Mark held up his hands in surrender. “I’m just saying, you’ve gotten yourself into some crazy shit here. I love you like a brother, Lou. But I have to tell you, there’s something intrinsically
fucked up
about what you’re doing here. And now, with this guy standing you up the way he did. What was the deal—that you’d live here in exchange for him talking to you about what happened?”

Lucas nodded.

“Then why would he stand you up? It doesn’t make sense. I mean, something’s not right.”

“You know what’s not right?” Lucas’s agitation breached the levy of self-control. He rose from his seat, pushed the chair away a little too hard. “Where my life has gone. Your life isn’t my life, okay? If I haven’t
lost it yet, I’m in the process of losing it and everything I care about. Remember how that feels? I didn’t know what the fuck else to do.”

“But how does
this
make sense?” Mark asked, his tone steady, undeterred by his best friend’s outburst.

“Because it’s the only plan I have,” Lucas said. “I saw an opportunity and I took it, and now things have changed and I don’t know what any of it means. But I don’t have the cash to turn it around, and I’m all out of ideas for material. I’m going to lose my kid, Mark. Caroline, I mean, I wish I could fix that . . . I’m going to do everything I can. But at the end of the day, it isn’t Caroline I give a shit about—it’s the fact that if I lose Caroline, I lose Jeanie, too.”

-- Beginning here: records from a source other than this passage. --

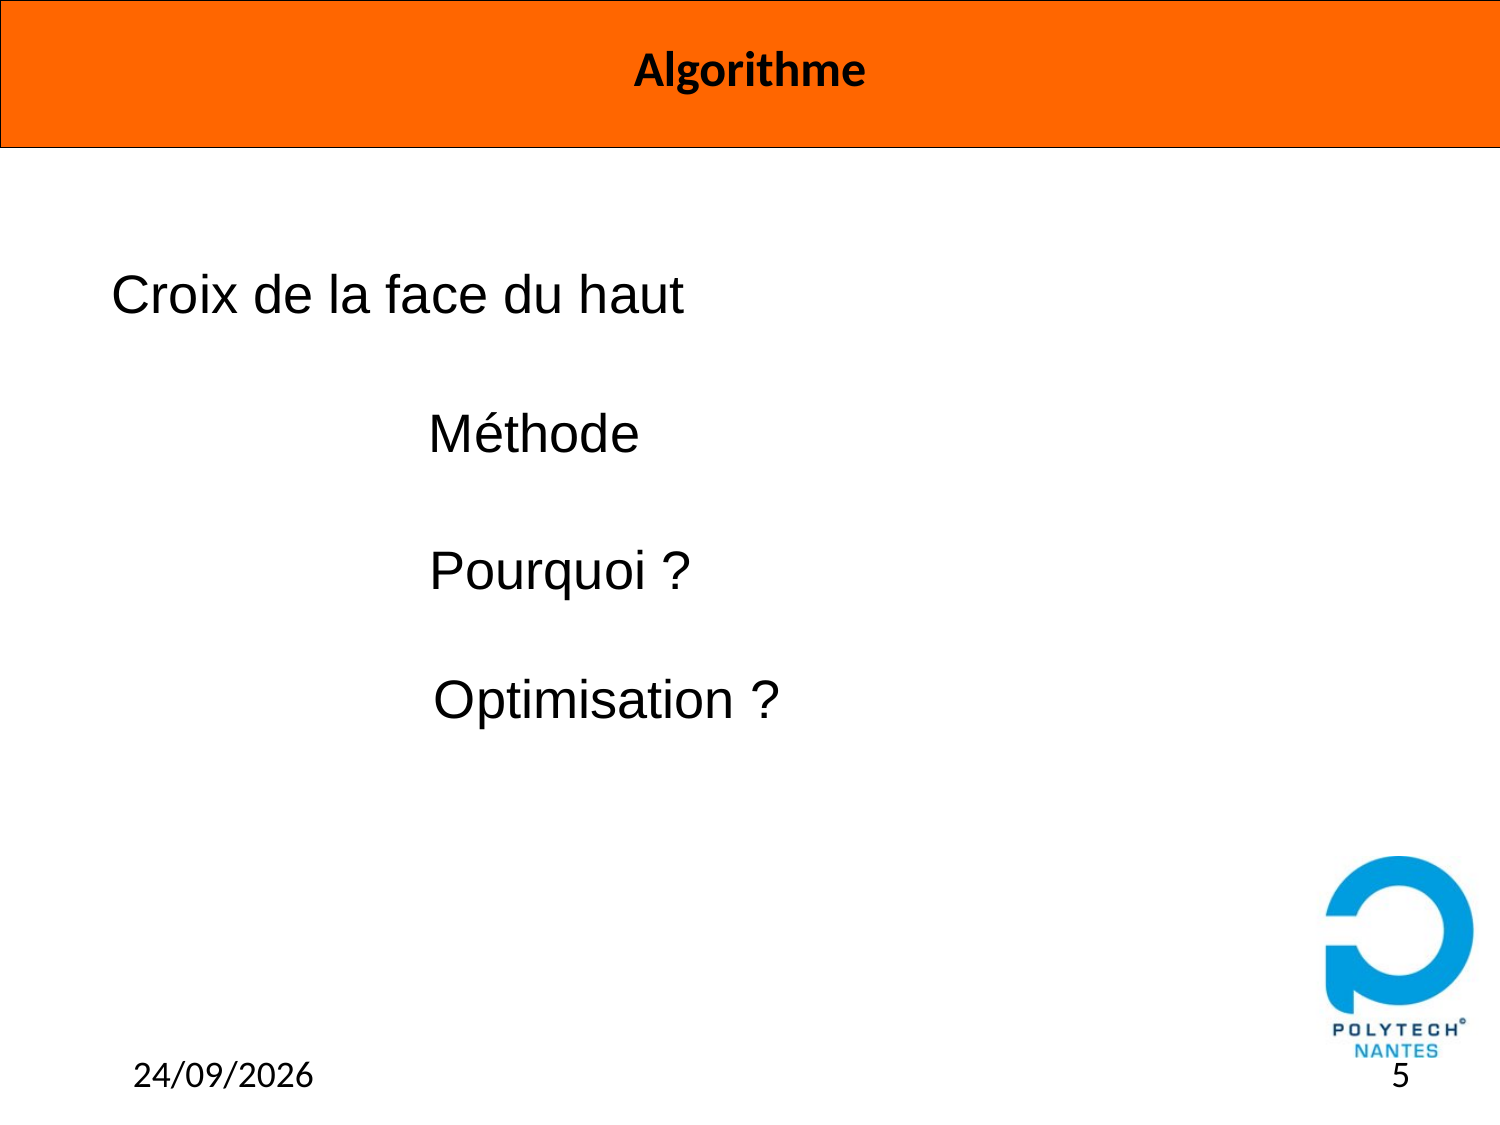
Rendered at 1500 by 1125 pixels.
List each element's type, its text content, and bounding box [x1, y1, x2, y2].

text_box Optimisation ? [417, 660, 798, 739]
text_box Croix de la face du haut [59, 206, 739, 384]
text_box Méthode [413, 394, 657, 473]
picture [1299, 856, 1500, 1058]
text_box Algorithme [0, 0, 1500, 148]
text_box Pourquoi ? [413, 531, 708, 610]
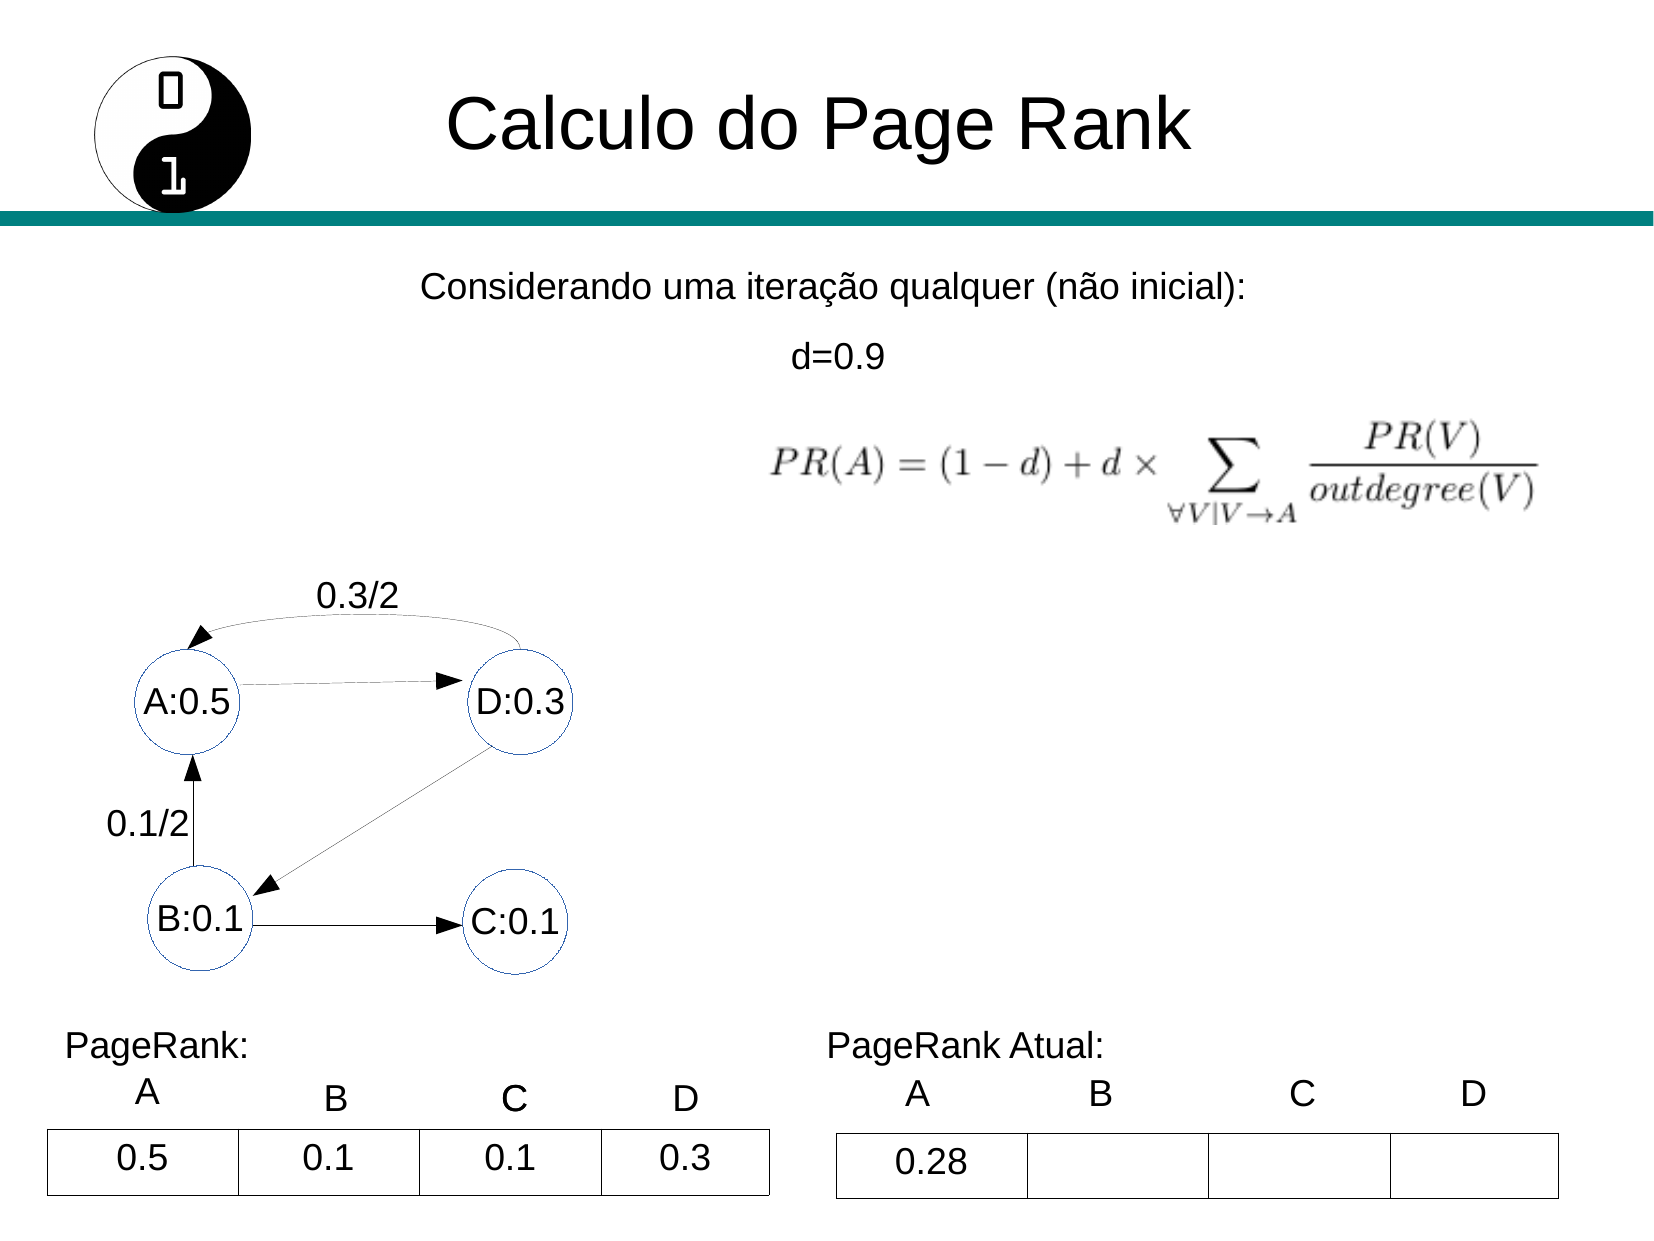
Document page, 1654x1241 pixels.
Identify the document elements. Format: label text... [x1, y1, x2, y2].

text_box B:0.1 [147, 865, 253, 971]
text_box A:0.5 [134, 649, 240, 755]
text_box Considerando uma iteração qualquer (não inicial): [405, 258, 1262, 316]
text_box 0.3/2 [301, 566, 426, 624]
text_box D [1445, 1065, 1501, 1122]
picture [750, 404, 1582, 526]
text_box d=0.9 [776, 328, 901, 386]
table_header 0.28 [837, 1134, 1027, 1198]
text_box B [309, 1069, 364, 1127]
text_box A [890, 1075, 946, 1122]
table_header [1028, 1134, 1208, 1198]
text_box A [120, 1075, 175, 1121]
table_header [1391, 1134, 1558, 1198]
title Calculo do Page Rank [0, 19, 1654, 211]
text_box C [1274, 1065, 1329, 1122]
picture [94, 56, 251, 213]
text_box D:0.3 [467, 649, 573, 755]
table_header 0.5 [48, 1130, 238, 1195]
text_box D [657, 1069, 713, 1127]
table_header [1209, 1134, 1390, 1198]
table_header 0.1 [420, 1130, 601, 1195]
table_header 0.1 [239, 1130, 419, 1195]
table_header 0.3 [602, 1130, 769, 1195]
text_box C:0.1 [462, 869, 568, 975]
text_box 0.1/2 [91, 795, 205, 852]
text_box PageRank: [49, 1017, 265, 1075]
text_box PageRank Atual: [811, 1017, 1120, 1075]
text_box B [1073, 1065, 1129, 1122]
text_box C [486, 1069, 541, 1127]
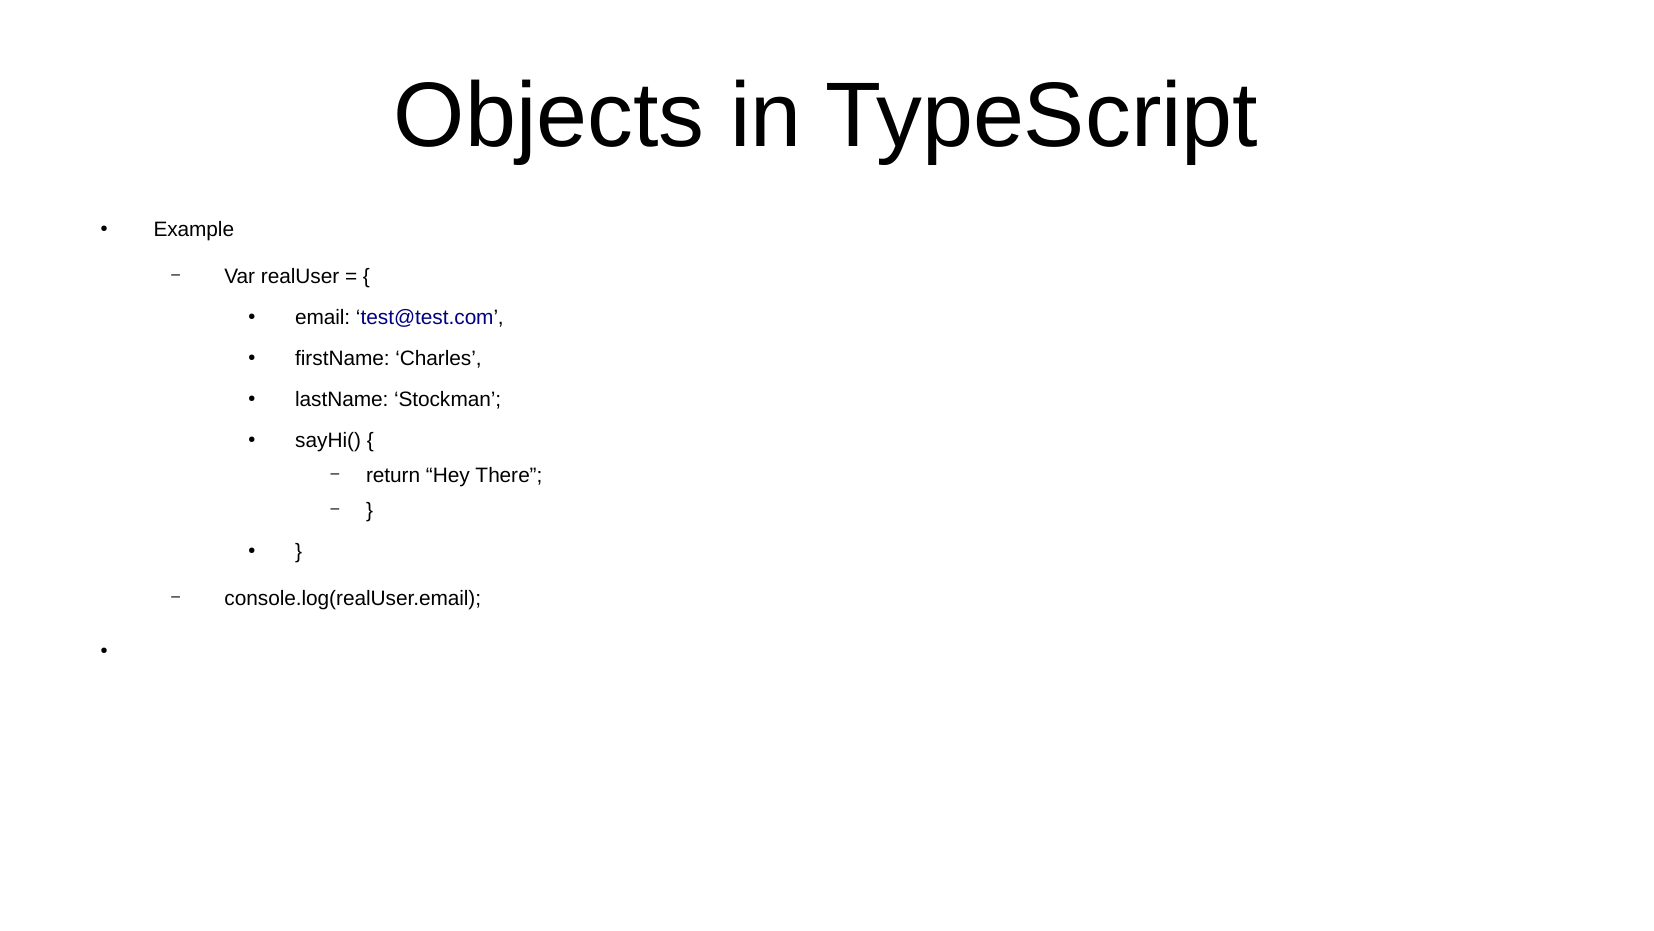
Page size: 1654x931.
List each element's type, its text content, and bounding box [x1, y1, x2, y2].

title Objects in TypeScript [82, 37, 1571, 193]
list Example Var realUser = { email: ‘test@test.com’, firstName: ‘Charles’, lastName: ‘Stockman’; sayHi() { return “Hey There”; } } console.log(realUser.email); [82, 217, 1576, 916]
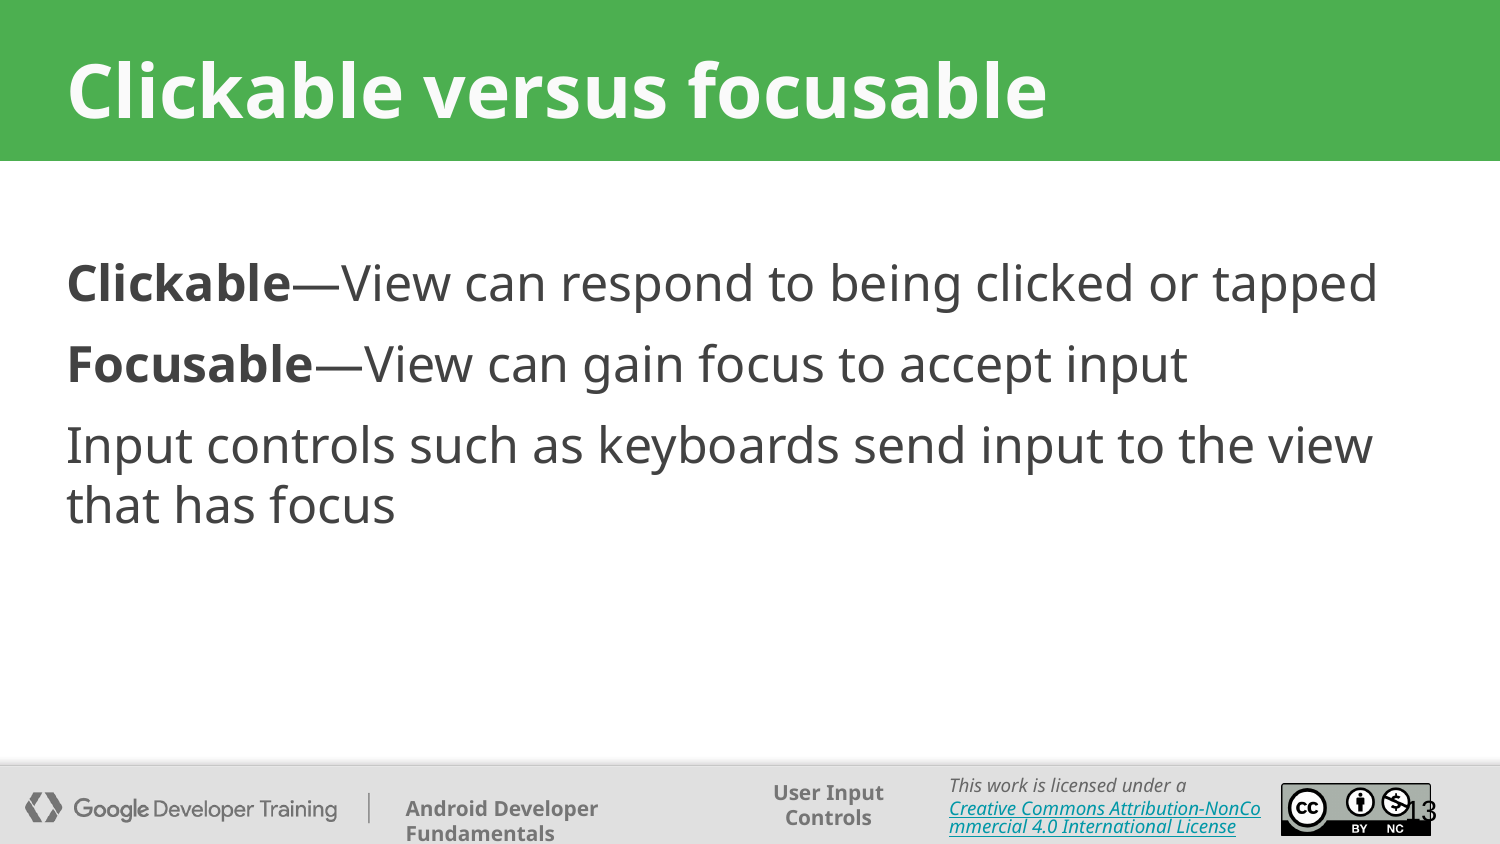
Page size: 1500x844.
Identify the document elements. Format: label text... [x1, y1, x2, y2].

list Clickable—View can respond to being clicked or tapped Focusable—View can gain focus to accept input Input controls such as keyboards send input to the view that has focus [51, 176, 1449, 737]
slide_number <number> [1389, 777, 1480, 842]
picture [0, 161, 1500, 844]
title Clickable versus focusable [51, 28, 1449, 122]
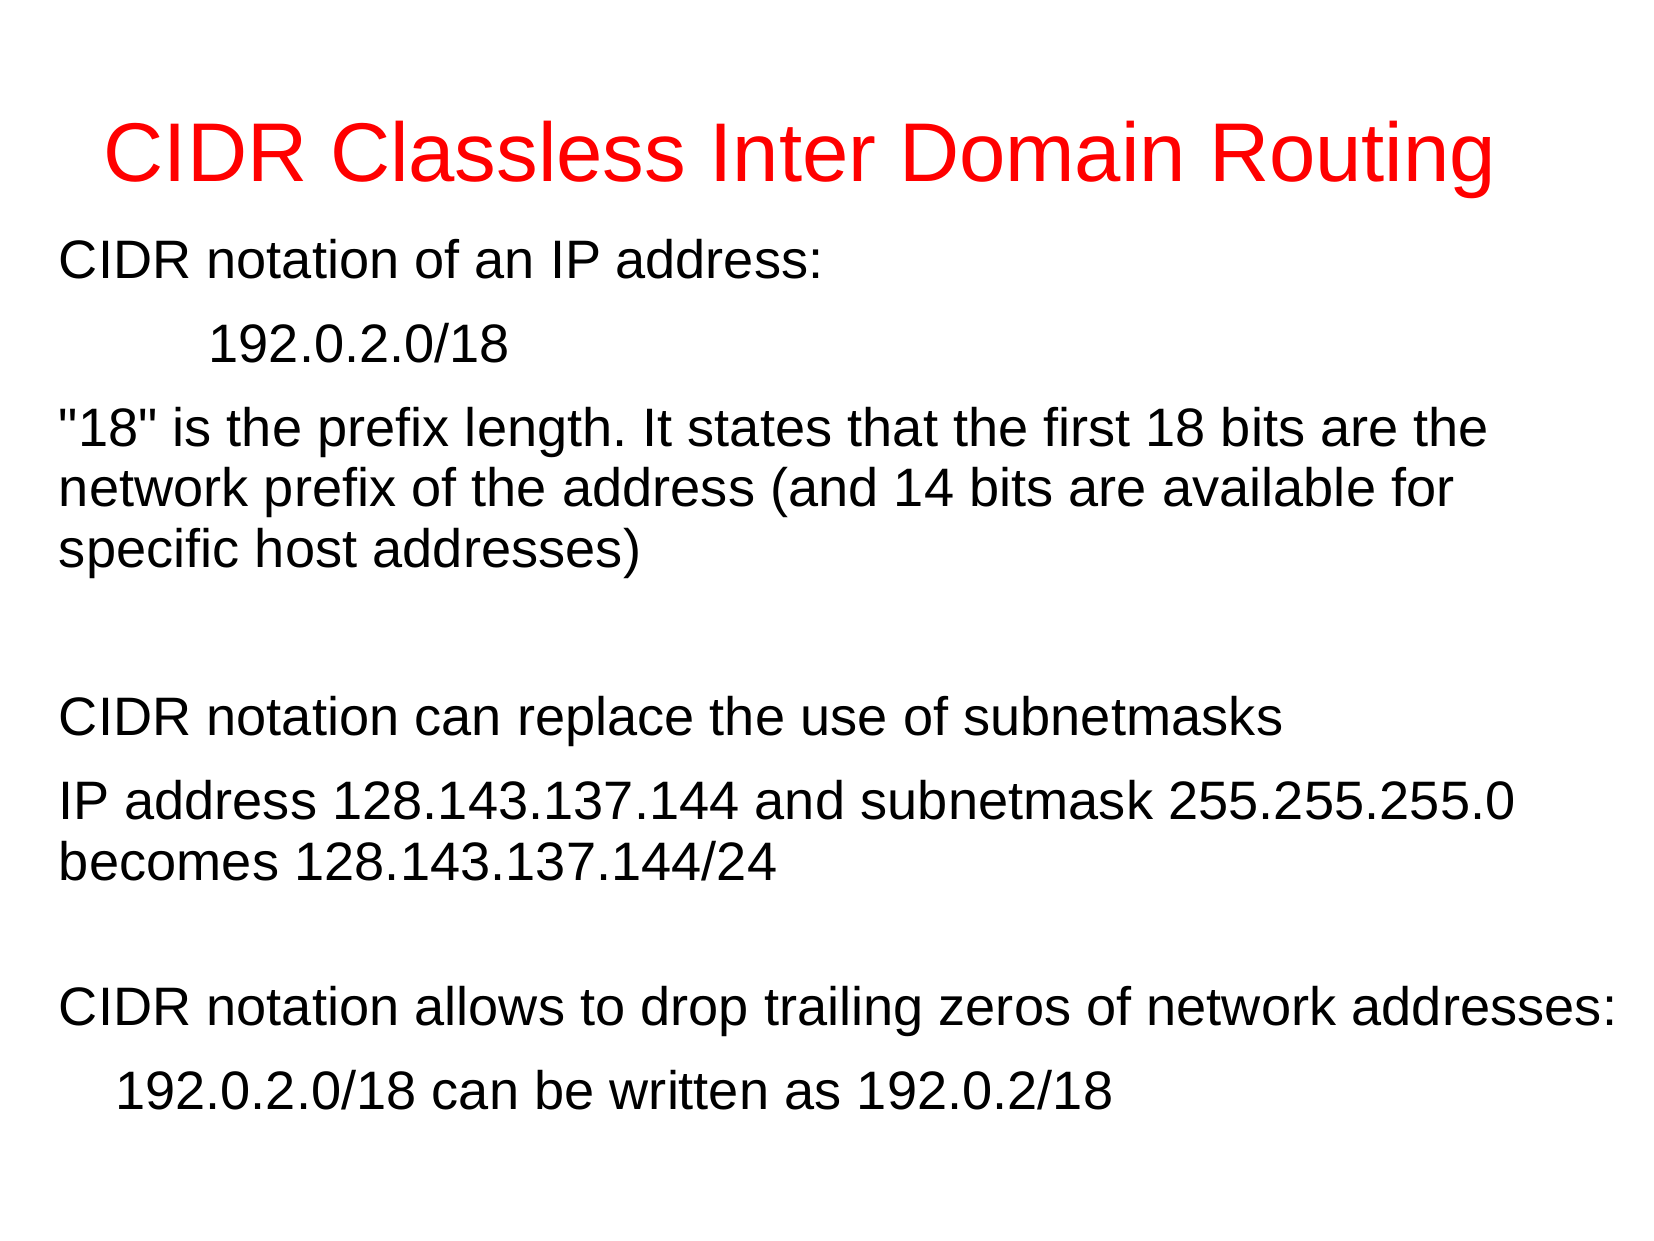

Mark pushed his fingers through his hair, then shook his head as if not sure what to say anymore. After a moment, he spoke. “Give me the truck keys.”

“What?”

“The keys to the moving truck. Give them to me.”

Lucas grabbed the keys off the kitchen table and arced them through the air toward Mark’s awaiting hand.

“I’m going to pick up your car for you. You keep mine.” He tossed his own keys back at Lucas. “We’ll trade when you come up for dinner. And maybe you should consider staying with us—if this place gets too heavy, I mean.”

Lucas nodded.

“I still think this whole thing is crazy,” Mark said.

“Maybe it is,” Lucas replied. “But normal isn’t going to fix this.”

“I guess you’re right,” Mark said. “I mean, normal never was your thing.”